The previous post about nodeJS send the message 2 times for me.
Correction is here
var mqttParams = {
topic: topicName,
payload: JSON.stringify(event),
qos: 1
};
const request = iotdata.publish(mqttParams);
request
.on('success', () => console.log("Success"))
.on('error', () => console.log("Error"))
return new Promise(() => request.send());
This worked for me using Rust.
main.rs:
use lambda_http::aws_lambda_events::serde_json;
use lambda_runtime::{service_fn, Error, LambdaEvent};
use serde_json::Value;
#[tokio::main]
async fn main() -> Result<(), Error> {
let func = service_fn(func);
lambda_runtime::run(func).await?;
Ok(())
}
async fn func(_event: LambdaEvent<Value>) -> Result<(), Error> {
let config = aws_config::load_from_env().await;
let client = aws_sdk_iotdataplane::Client::new(&config);
let publish = client
.publish()
.topic("topic")
.qos(1)
.payload(aws_smithy_types::Blob::new("payload"));
publish.send().await?;
Ok(())
}
Cargo.toml:
[package]
name = "MyLambda"
version = "0.1.0"
edition = "2021"
[dependencies]
lambda_http = { version = "0.7", default-features = false, features = ["apigw_http"] }
lambda_runtime = "0.7"
tokio = { version = "1", features = ["macros"] }
aws-config = "0.51.0"
aws-sdk-iotdataplane = "0.21.0"
aws-smithy-types = "0.51.0"
If you use Node.js, you need to install the mqtt library. The following steps help you download and install mqtt library on AWS Lambda.

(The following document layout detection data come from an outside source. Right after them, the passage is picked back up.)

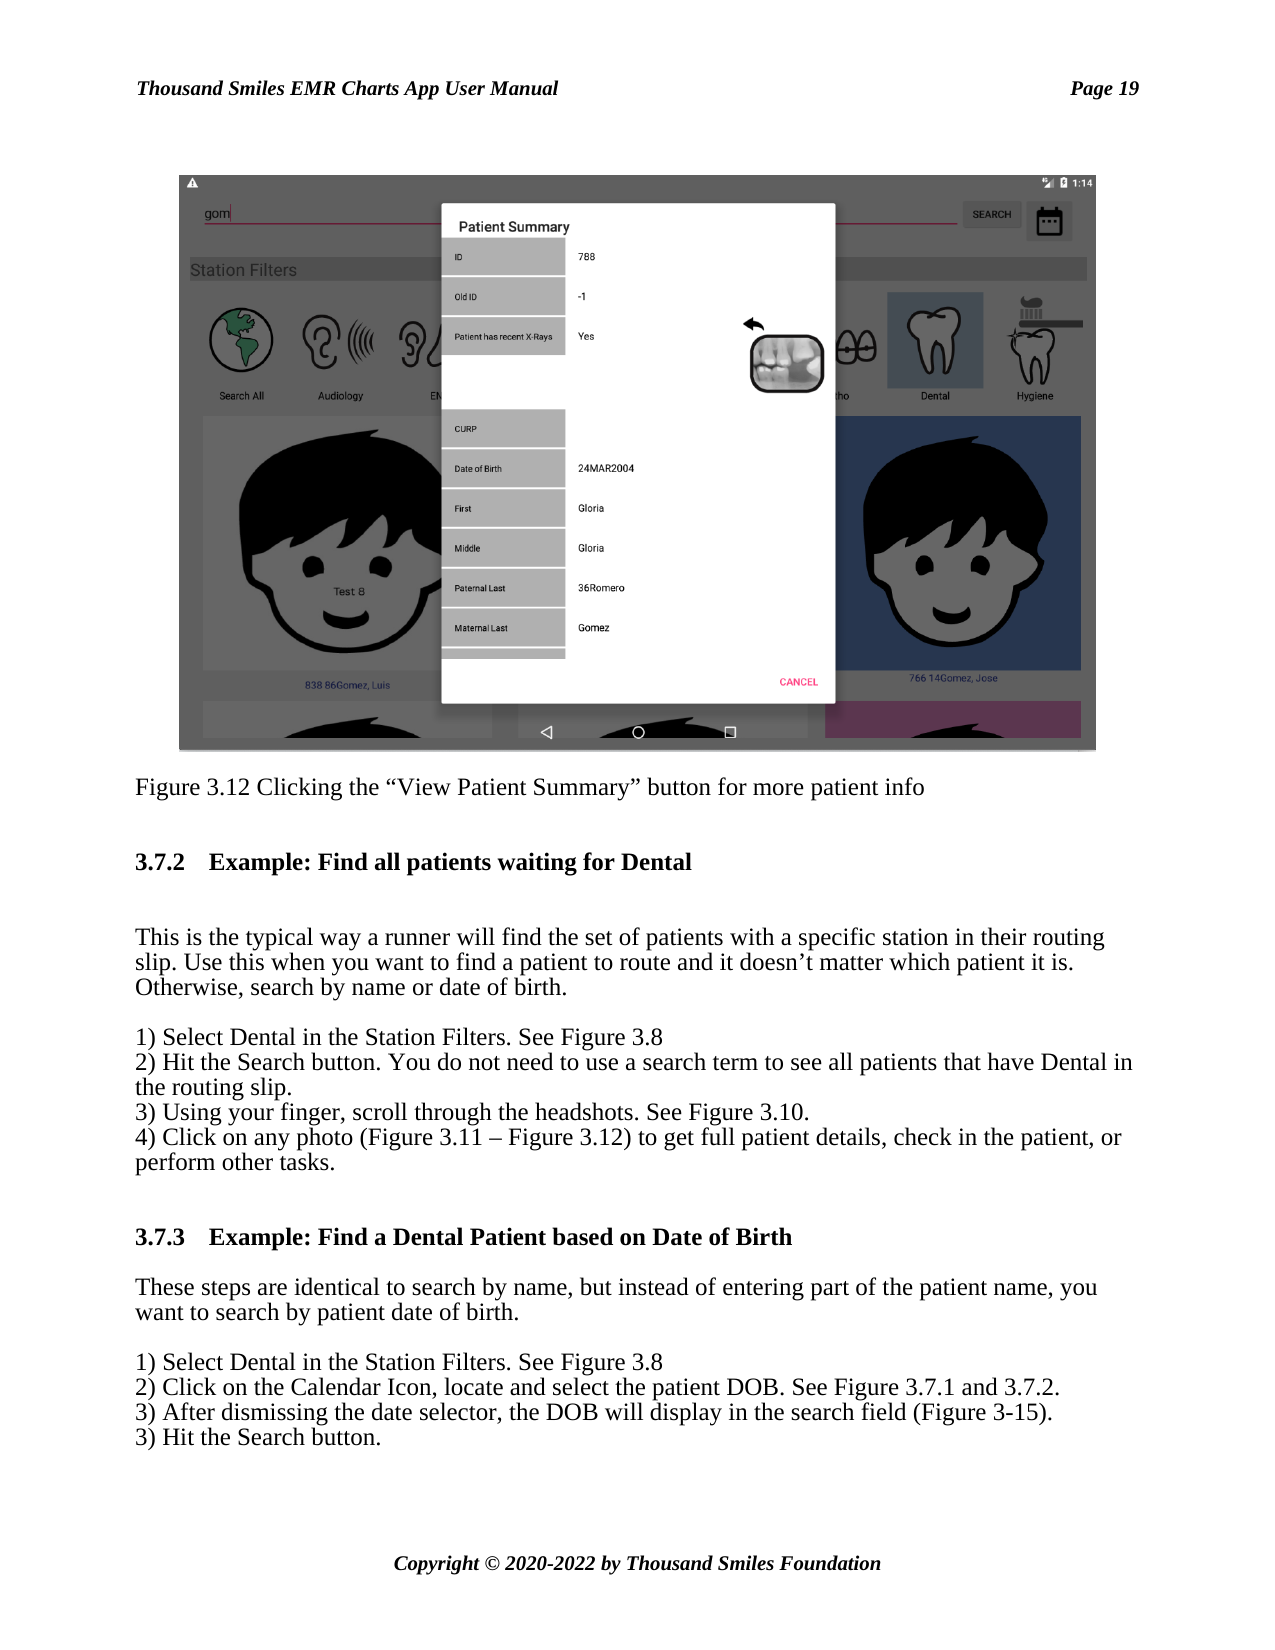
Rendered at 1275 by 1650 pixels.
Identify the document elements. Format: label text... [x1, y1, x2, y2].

text 3) Using your finger, scroll through the headshots. See Figure 3.10. [135, 1100, 1140, 1125]
picture [179, 175, 1096, 752]
text This is the typical way a runner will find the set of patients with a specific station in their routing slip. Use this when you want to find a patient to route and it doesn’t matter which patient it is. Otherwise, search by name or date of birth. [135, 925, 1140, 1000]
subtitle Example: Find a Dental Patient based on Date of Birth [135, 1225, 1140, 1250]
subtitle Example: Find all patients waiting for Dental [135, 850, 1140, 875]
text 3) After dismissing the date selector, the DOB will display in the search field (Figure 3-15). [135, 1400, 1140, 1425]
text Figure 3.12 Clicking the “View Patient Summary” button for more patient info [135, 775, 1140, 800]
text 1) Select Dental in the Station Filters. See Figure 3.8 [135, 1350, 1140, 1375]
text These steps are identical to search by name, but instead of entering part of the patient name, you want to search by patient date of birth. [135, 1275, 1140, 1325]
text 2) Click on the Calendar Icon, locate and select the patient DOB. See Figure 3.7.1 and 3.7.2. [135, 1375, 1140, 1400]
text 4) Click on any photo (Figure 3.11 – Figure 3.12) to get full patient details, check in the patient, or perform other tasks. [135, 1125, 1140, 1175]
text 2) Hit the Search button. You do not need to use a search term to see all patients that have Dental in the routing slip. [135, 1050, 1140, 1100]
text 3) Hit the Search button. [135, 1425, 1140, 1450]
text 1) Select Dental in the Station Filters. See Figure 3.8 [135, 1025, 1140, 1050]
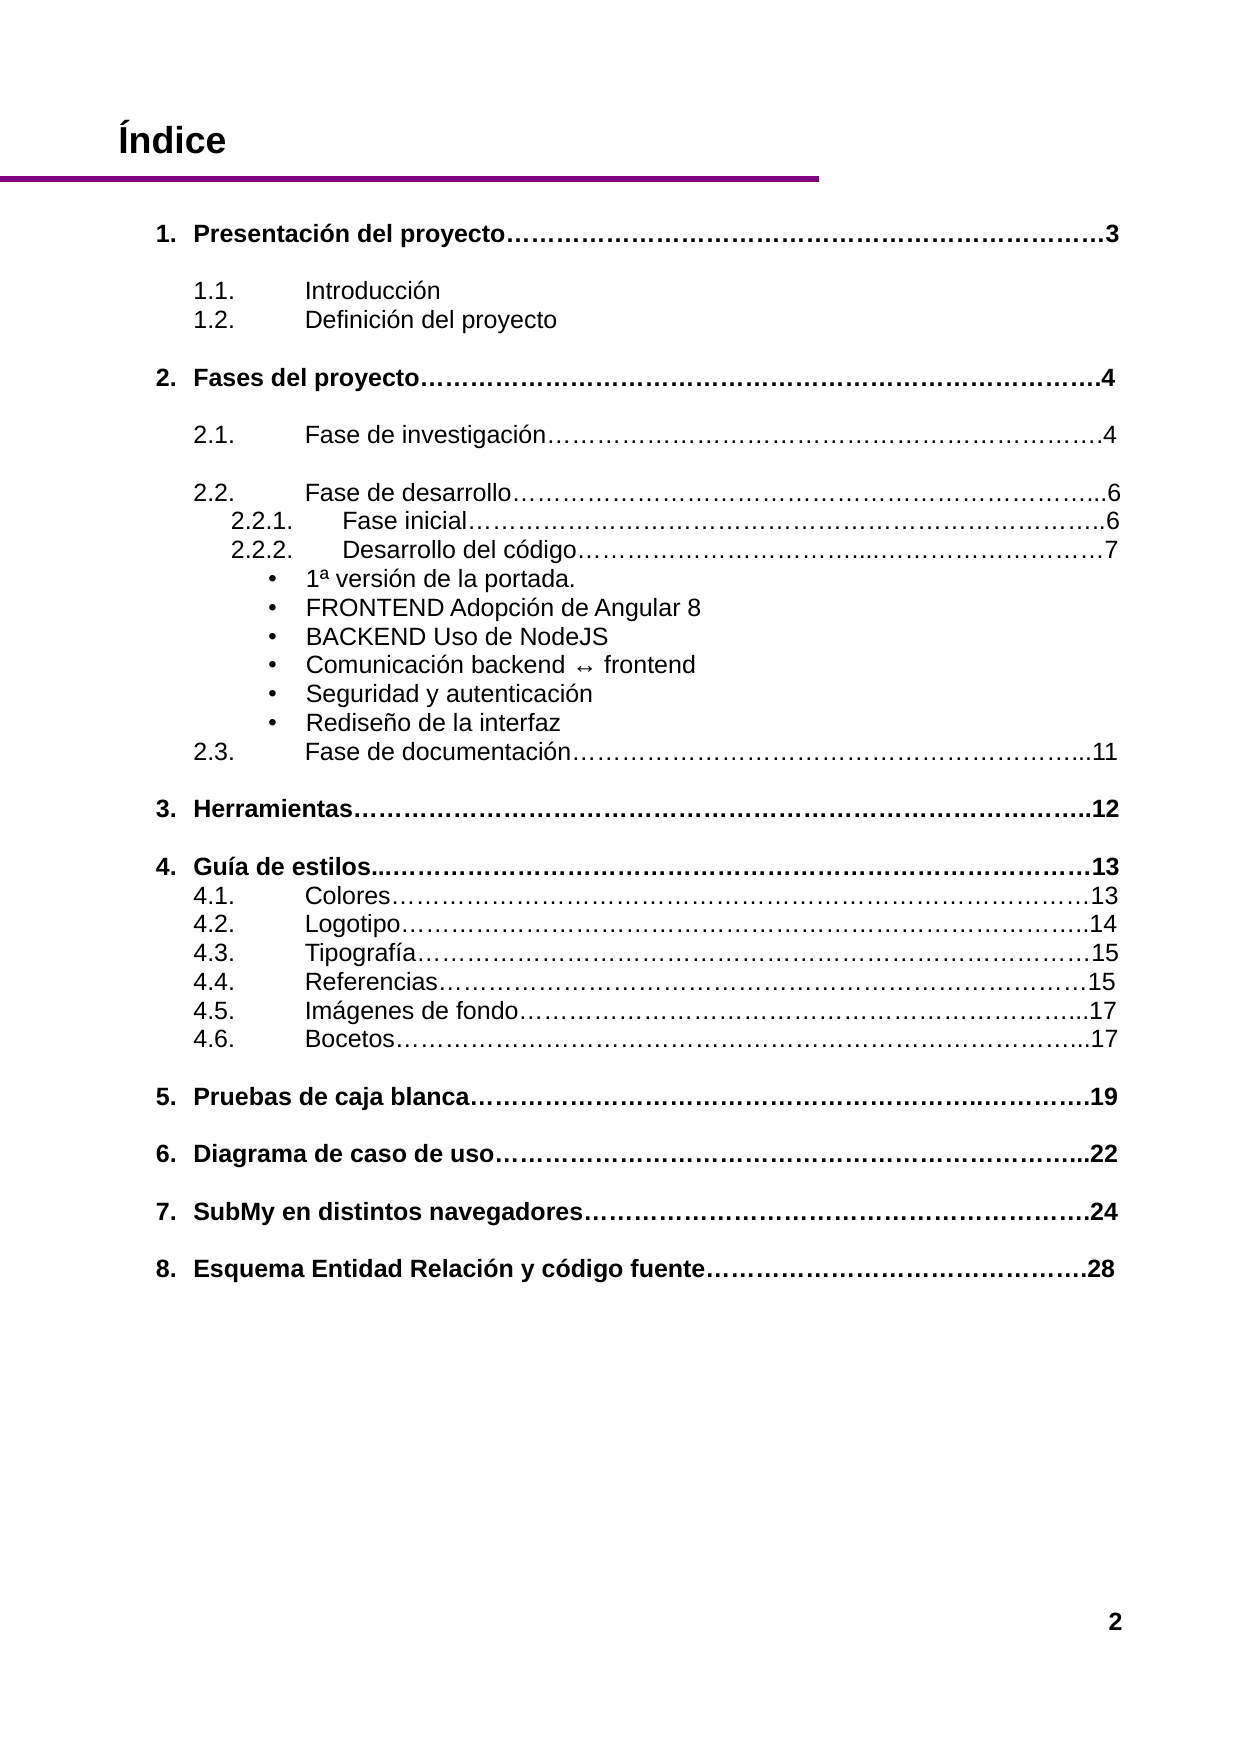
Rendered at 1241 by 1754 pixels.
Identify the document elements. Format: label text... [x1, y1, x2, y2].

Download and install Node.js and npm on your PC.
Download MQTT library for node.js.
Unzip it at the nodejs directory that Node.js was installed. (In Windows 10 x64, nodejs directory is C:\Program Files\nodejs)
Create a folder to store the mqtt installed files. For example, D:\lambda_function.
Run Command Prompt as administrator, change directory to nodejs directory.
Install mqtt library to D:\lambda_function.
C:\Program Files\nodejs>npm install --prefix "D:\lambda_function” mqtt
Here's a similar project.
Here is a simple JavaScript code using async await:
const AWS = require("aws-sdk");
exports.handler = async event => {
try {
const iotData = new AWS.IotData({ endpoint: "IOT_SERVICE_ID-ats.iot.eu-central-1.amazonaws.com" });
const params = {
topic: 'some/topic',
payload: JSON.stringify({ var1: "val1" })
}
result = await iotData.publish(params).promise();
console.log(result);
return { statusCode: 200, body: `IoT message published.` };
} catch (e) {
console.error(e);
return { statusCode: 500, body: `IoT message could not be published.` };
}
};
Don't forget to give this lambda the required iot:publish permission to publish to this IoT topic.